══ TEXT

Everything you need to know about divorce and debt
Everything you need to know about divorce and debt
When a marriage comes to an end, it is not a simple matter of two people signing the papers and going their separate ways. During the marriage, debts and assets have been accumulated to each party and to the couple collectively. These need to be divided up equitably in order for the divorce to be finalized. The separation agreement will stipulate the manner in which debts and assets are to be divided. Although the separation agreement will ultimately be decided between the two spouses, there are some guidelines to the division of debt. Read on for a basic guide to debt and divorce.
What is debt?
What is considered debt legally speaking and will therefore be included as such in a separation agreement? Debt is any obligation that requires one or both of the parties to pay another party. Debts can be jointly or individually acquired and are required to be paid over a certain period of time. Examples of debts include mortgages, personal loans, car loans, credit card debt, home equity line of credit debt, unpaid property taxes, unpaid utility bills.

════
══ DATA LINES

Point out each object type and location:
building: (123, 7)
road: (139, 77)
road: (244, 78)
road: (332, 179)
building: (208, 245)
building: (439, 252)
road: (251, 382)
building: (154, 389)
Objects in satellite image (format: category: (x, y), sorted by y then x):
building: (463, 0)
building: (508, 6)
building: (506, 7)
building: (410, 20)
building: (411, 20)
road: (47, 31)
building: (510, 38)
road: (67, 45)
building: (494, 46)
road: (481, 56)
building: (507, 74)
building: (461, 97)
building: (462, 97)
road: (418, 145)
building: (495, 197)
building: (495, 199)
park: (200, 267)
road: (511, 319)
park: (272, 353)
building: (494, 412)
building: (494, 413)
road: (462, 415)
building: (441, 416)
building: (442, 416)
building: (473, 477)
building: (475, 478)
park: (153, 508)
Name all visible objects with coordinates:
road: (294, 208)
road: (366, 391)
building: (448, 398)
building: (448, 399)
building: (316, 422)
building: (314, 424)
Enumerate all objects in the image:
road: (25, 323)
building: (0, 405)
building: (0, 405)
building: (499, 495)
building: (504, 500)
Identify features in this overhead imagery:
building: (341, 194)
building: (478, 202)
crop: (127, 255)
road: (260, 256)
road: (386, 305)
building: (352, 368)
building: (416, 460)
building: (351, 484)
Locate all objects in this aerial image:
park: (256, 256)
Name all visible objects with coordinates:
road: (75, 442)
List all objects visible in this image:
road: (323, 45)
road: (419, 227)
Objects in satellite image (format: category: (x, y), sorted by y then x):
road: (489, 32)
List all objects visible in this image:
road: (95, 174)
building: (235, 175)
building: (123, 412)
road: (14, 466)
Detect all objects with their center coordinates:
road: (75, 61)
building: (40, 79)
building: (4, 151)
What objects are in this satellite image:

════

PARTS OF THE EXERCISE –
A. Translate into Spanish this sentence from the divorce and debt text: "Debt is any obligation that requires one or both of the parties to pay another party."
B. Retype the lines of the entries between the line containing "Identify features in" and the line containing "road: (419, 227)", inclusive.

ANSWERS TO THE PROBLEMS –
A. La deuda es cualquier obligación que exige que una o ambas partes paguen a otra parte.

B.
Identify features in this overhead imagery:
building: (341, 194)
building: (478, 202)
crop: (127, 255)
road: (260, 256)
road: (386, 305)
building: (352, 368)
building: (416, 460)
building: (351, 484)
Locate all objects in this aerial image:
park: (256, 256)
Name all visible objects with coordinates:
road: (75, 442)
List all objects visible in this image:
road: (323, 45)
road: (419, 227)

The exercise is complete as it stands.